Collected data entries:
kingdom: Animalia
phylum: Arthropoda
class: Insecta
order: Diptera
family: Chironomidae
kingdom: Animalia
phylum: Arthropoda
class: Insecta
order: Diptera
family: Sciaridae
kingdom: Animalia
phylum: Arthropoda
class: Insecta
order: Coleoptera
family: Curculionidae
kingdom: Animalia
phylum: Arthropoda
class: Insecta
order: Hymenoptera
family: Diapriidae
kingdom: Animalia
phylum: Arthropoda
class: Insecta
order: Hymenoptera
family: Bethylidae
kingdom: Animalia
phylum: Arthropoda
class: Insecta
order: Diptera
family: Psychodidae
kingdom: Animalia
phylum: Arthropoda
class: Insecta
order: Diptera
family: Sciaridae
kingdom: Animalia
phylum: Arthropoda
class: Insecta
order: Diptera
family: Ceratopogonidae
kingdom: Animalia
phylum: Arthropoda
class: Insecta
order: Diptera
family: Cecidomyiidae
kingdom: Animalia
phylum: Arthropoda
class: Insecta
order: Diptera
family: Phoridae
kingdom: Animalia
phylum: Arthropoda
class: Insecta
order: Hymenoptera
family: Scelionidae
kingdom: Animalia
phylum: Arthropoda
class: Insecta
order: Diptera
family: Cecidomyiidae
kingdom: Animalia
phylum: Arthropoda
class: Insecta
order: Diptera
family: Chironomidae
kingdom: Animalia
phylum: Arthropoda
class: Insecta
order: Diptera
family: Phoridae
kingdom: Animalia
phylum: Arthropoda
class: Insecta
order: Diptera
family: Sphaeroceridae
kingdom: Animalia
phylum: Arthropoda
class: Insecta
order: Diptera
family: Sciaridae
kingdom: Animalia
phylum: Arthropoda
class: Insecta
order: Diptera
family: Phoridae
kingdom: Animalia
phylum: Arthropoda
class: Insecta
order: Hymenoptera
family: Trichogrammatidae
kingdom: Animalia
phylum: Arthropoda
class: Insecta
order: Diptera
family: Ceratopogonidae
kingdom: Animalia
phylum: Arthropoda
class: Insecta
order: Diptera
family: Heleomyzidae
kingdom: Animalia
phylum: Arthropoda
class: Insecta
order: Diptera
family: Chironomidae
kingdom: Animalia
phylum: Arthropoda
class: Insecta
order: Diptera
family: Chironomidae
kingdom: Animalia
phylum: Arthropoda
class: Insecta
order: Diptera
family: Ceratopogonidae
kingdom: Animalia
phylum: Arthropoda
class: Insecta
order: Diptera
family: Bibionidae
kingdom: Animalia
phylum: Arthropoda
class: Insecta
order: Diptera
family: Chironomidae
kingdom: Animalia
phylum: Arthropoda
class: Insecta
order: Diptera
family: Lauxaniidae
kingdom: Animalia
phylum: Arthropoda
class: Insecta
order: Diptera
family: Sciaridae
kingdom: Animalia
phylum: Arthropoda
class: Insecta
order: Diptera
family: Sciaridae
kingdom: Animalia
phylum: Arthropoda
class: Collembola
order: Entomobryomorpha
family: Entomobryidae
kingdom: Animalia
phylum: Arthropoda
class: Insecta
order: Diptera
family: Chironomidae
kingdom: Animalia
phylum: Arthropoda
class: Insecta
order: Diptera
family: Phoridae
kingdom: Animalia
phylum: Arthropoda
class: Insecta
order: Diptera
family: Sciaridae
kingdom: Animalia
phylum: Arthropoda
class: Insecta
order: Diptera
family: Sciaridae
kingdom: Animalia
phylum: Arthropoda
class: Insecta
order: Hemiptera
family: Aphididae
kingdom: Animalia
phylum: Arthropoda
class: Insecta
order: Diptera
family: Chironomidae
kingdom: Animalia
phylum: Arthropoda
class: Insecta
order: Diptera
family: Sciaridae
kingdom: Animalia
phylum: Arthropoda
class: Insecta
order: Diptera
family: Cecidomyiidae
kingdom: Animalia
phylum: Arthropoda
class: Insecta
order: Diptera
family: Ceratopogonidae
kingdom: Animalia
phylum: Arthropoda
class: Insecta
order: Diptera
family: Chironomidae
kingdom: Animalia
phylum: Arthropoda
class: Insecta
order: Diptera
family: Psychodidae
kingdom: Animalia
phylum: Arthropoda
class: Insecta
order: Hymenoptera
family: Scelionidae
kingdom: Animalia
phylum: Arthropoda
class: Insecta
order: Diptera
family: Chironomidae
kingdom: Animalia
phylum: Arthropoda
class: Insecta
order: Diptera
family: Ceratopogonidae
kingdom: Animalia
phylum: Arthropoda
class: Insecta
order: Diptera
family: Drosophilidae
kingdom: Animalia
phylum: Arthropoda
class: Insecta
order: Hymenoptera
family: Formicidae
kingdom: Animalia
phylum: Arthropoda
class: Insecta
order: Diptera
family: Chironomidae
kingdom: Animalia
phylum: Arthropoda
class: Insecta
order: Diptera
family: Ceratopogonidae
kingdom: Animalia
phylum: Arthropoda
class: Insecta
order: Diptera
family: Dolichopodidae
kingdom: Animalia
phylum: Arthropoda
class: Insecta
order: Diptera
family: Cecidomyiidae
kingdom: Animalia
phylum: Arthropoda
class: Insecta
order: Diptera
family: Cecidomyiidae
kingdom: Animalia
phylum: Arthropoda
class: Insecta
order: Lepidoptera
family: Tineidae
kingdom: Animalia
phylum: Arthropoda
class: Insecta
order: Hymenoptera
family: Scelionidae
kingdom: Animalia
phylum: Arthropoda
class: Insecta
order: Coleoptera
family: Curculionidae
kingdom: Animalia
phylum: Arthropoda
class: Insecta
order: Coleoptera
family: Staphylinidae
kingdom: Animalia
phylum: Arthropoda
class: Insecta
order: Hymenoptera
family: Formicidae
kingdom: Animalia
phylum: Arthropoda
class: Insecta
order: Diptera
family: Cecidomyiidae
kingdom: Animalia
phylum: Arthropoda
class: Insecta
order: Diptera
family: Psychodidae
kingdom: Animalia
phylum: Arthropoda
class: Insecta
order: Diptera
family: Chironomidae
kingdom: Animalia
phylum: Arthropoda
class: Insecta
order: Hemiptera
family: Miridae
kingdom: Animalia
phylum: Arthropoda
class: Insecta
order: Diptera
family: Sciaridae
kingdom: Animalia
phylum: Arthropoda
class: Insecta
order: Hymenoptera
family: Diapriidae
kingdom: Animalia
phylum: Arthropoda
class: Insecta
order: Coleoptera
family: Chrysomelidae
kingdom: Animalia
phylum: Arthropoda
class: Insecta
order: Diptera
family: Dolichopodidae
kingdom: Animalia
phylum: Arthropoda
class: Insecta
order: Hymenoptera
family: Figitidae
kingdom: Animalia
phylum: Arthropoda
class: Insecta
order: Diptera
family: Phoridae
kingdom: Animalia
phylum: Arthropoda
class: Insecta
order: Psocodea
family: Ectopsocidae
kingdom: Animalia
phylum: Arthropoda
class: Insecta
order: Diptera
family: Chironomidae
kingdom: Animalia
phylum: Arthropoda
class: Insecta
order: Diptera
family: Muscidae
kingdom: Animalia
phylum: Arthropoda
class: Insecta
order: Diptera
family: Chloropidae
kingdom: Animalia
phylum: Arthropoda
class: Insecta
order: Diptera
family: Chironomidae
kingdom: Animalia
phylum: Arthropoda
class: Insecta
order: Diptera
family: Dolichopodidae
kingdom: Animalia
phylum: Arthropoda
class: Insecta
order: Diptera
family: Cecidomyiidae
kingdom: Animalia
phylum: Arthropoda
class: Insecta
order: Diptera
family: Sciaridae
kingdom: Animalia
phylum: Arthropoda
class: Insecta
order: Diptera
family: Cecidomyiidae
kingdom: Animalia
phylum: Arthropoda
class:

■ **WORK REQUIRED**:
Write out every one of the lines above without changing anything.

■ **FULL RESPONSE**:
kingdom: Animalia
phylum: Arthropoda
class: Insecta
order: Diptera
family: Chironomidae
kingdom: Animalia
phylum: Arthropoda
class: Insecta
order: Diptera
family: Sciaridae
kingdom: Animalia
phylum: Arthropoda
class: Insecta
order: Coleoptera
family: Curculionidae
kingdom: Animalia
phylum: Arthropoda
class: Insecta
order: Hymenoptera
family: Diapriidae
kingdom: Animalia
phylum: Arthropoda
class: Insecta
order: Hymenoptera
family: Bethylidae
kingdom: Animalia
phylum: Arthropoda
class: Insecta
order: Diptera
family: Psychodidae
kingdom: Animalia
phylum: Arthropoda
class: Insecta
order: Diptera
family: Sciaridae
kingdom: Animalia
phylum: Arthropoda
class: Insecta
order: Diptera
family: Ceratopogonidae
kingdom: Animalia
phylum: Arthropoda
class: Insecta
order: Diptera
family: Cecidomyiidae
kingdom: Animalia
phylum: Arthropoda
class: Insecta
order: Diptera
family: Phoridae
kingdom: Animalia
phylum: Arthropoda
class: Insecta
order: Hymenoptera
family: Scelionidae
kingdom: Animalia
phylum: Arthropoda
class: Insecta
order: Diptera
family: Cecidomyiidae
kingdom: Animalia
phylum: Arthropoda
class: Insecta
order: Diptera
family: Chironomidae
kingdom: Animalia
phylum: Arthropoda
class: Insecta
order: Diptera
family: Phoridae
kingdom: Animalia
phylum: Arthropoda
class: Insecta
order: Diptera
family: Sphaeroceridae
kingdom: Animalia
phylum: Arthropoda
class: Insecta
order: Diptera
family: Sciaridae
kingdom: Animalia
phylum: Arthropoda
class: Insecta
order: Diptera
family: Phoridae
kingdom: Animalia
phylum: Arthropoda
class: Insecta
order: Hymenoptera
family: Trichogrammatidae
kingdom: Animalia
phylum: Arthropoda
class: Insecta
order: Diptera
family: Ceratopogonidae
kingdom: Animalia
phylum: Arthropoda
class: Insecta
order: Diptera
family: Heleomyzidae
kingdom: Animalia
phylum: Arthropoda
class: Insecta
order: Diptera
family: Chironomidae
kingdom: Animalia
phylum: Arthropoda
class: Insecta
order: Diptera
family: Chironomidae
kingdom: Animalia
phylum: Arthropoda
class: Insecta
order: Diptera
family: Ceratopogonidae
kingdom: Animalia
phylum: Arthropoda
class: Insecta
order: Diptera
family: Bibionidae
kingdom: Animalia
phylum: Arthropoda
class: Insecta
order: Diptera
family: Chironomidae
kingdom: Animalia
phylum: Arthropoda
class: Insecta
order: Diptera
family: Lauxaniidae
kingdom: Animalia
phylum: Arthropoda
class: Insecta
order: Diptera
family: Sciaridae
kingdom: Animalia
phylum: Arthropoda
class: Insecta
order: Diptera
family: Sciaridae
kingdom: Animalia
phylum: Arthropoda
class: Collembola
order: Entomobryomorpha
family: Entomobryidae
kingdom: Animalia
phylum: Arthropoda
class: Insecta
order: Diptera
family: Chironomidae
kingdom: Animalia
phylum: Arthropoda
class: Insecta
order: Diptera
family: Phoridae
kingdom: Animalia
phylum: Arthropoda
class: Insecta
order: Diptera
family: Sciaridae
kingdom: Animalia
phylum: Arthropoda
class: Insecta
order: Diptera
family: Sciaridae
kingdom: Animalia
phylum: Arthropoda
class: Insecta
order: Hemiptera
family: Aphididae
kingdom: Animalia
phylum: Arthropoda
class: Insecta
order: Diptera
family: Chironomidae
kingdom: Animalia
phylum: Arthropoda
class: Insecta
order: Diptera
family: Sciaridae
kingdom: Animalia
phylum: Arthropoda
class: Insecta
order: Diptera
family: Cecidomyiidae
kingdom: Animalia
phylum: Arthropoda
class: Insecta
order: Diptera
family: Ceratopogonidae
kingdom: Animalia
phylum: Arthropoda
class: Insecta
order: Diptera
family: Chironomidae
kingdom: Animalia
phylum: Arthropoda
class: Insecta
order: Diptera
family: Psychodidae
kingdom: Animalia
phylum: Arthropoda
class: Insecta
order: Hymenoptera
family: Scelionidae
kingdom: Animalia
phylum: Arthropoda
class: Insecta
order: Diptera
family: Chironomidae
kingdom: Animalia
phylum: Arthropoda
class: Insecta
order: Diptera
family: Ceratopogonidae
kingdom: Animalia
phylum: Arthropoda
class: Insecta
order: Diptera
family: Drosophilidae
kingdom: Animalia
phylum: Arthropoda
class: Insecta
order: Hymenoptera
family: Formicidae
kingdom: Animalia
phylum: Arthropoda
class: Insecta
order: Diptera
family: Chironomidae
kingdom: Animalia
phylum: Arthropoda
class: Insecta
order: Diptera
family: Ceratopogonidae
kingdom: Animalia
phylum: Arthropoda
class: Insecta
order: Diptera
family: Dolichopodidae
kingdom: Animalia
phylum: Arthropoda
class: Insecta
order: Diptera
family: Cecidomyiidae
kingdom: Animalia
phylum: Arthropoda
class: Insecta
order: Diptera
family: Cecidomyiidae
kingdom: Animalia
phylum: Arthropoda
class: Insecta
order: Lepidoptera
family: Tineidae
kingdom: Animalia
phylum: Arthropoda
class: Insecta
order: Hymenoptera
family: Scelionidae
kingdom: Animalia
phylum: Arthropoda
class: Insecta
order: Coleoptera
family: Curculionidae
kingdom: Animalia
phylum: Arthropoda
class: Insecta
order: Coleoptera
family: Staphylinidae
kingdom: Animalia
phylum: Arthropoda
class: Insecta
order: Hymenoptera
family: Formicidae
kingdom: Animalia
phylum: Arthropoda
class: Insecta
order: Diptera
family: Cecidomyiidae
kingdom: Animalia
phylum: Arthropoda
class: Insecta
order: Diptera
family: Psychodidae
kingdom: Animalia
phylum: Arthropoda
class: Insecta
order: Diptera
family: Chironomidae
kingdom: Animalia
phylum: Arthropoda
class: Insecta
order: Hemiptera
family: Miridae
kingdom: Animalia
phylum: Arthropoda
class: Insecta
order: Diptera
family: Sciaridae
kingdom: Animalia
phylum: Arthropoda
class: Insecta
order: Hymenoptera
family: Diapriidae
kingdom: Animalia
phylum: Arthropoda
class: Insecta
order: Coleoptera
family: Chrysomelidae
kingdom: Animalia
phylum: Arthropoda
class: Insecta
order: Diptera
family: Dolichopodidae
kingdom: Animalia
phylum: Arthropoda
class: Insecta
order: Hymenoptera
family: Figitidae
kingdom: Animalia
phylum: Arthropoda
class: Insecta
order: Diptera
family: Phoridae
kingdom: Animalia
phylum: Arthropoda
class: Insecta
order: Psocodea
family: Ectopsocidae
kingdom: Animalia
phylum: Arthropoda
class: Insecta
order: Diptera
family: Chironomidae
kingdom: Animalia
phylum: Arthropoda
class: Insecta
order: Diptera
family: Muscidae
kingdom: Animalia
phylum: Arthropoda
class: Insecta
order: Diptera
family: Chloropidae
kingdom: Animalia
phylum: Arthropoda
class: Insecta
order: Diptera
family: Chironomidae
kingdom: Animalia
phylum: Arthropoda
class: Insecta
order: Diptera
family: Dolichopodidae
kingdom: Animalia
phylum: Arthropoda
class: Insecta
order: Diptera
family: Cecidomyiidae
kingdom: Animalia
phylum: Arthropoda
class: Insecta
order: Diptera
family: Sciaridae
kingdom: Animalia
phylum: Arthropoda
class: Insecta
order: Diptera
family: Cecidomyiidae
kingdom: Animalia
phylum: Arthropoda
class:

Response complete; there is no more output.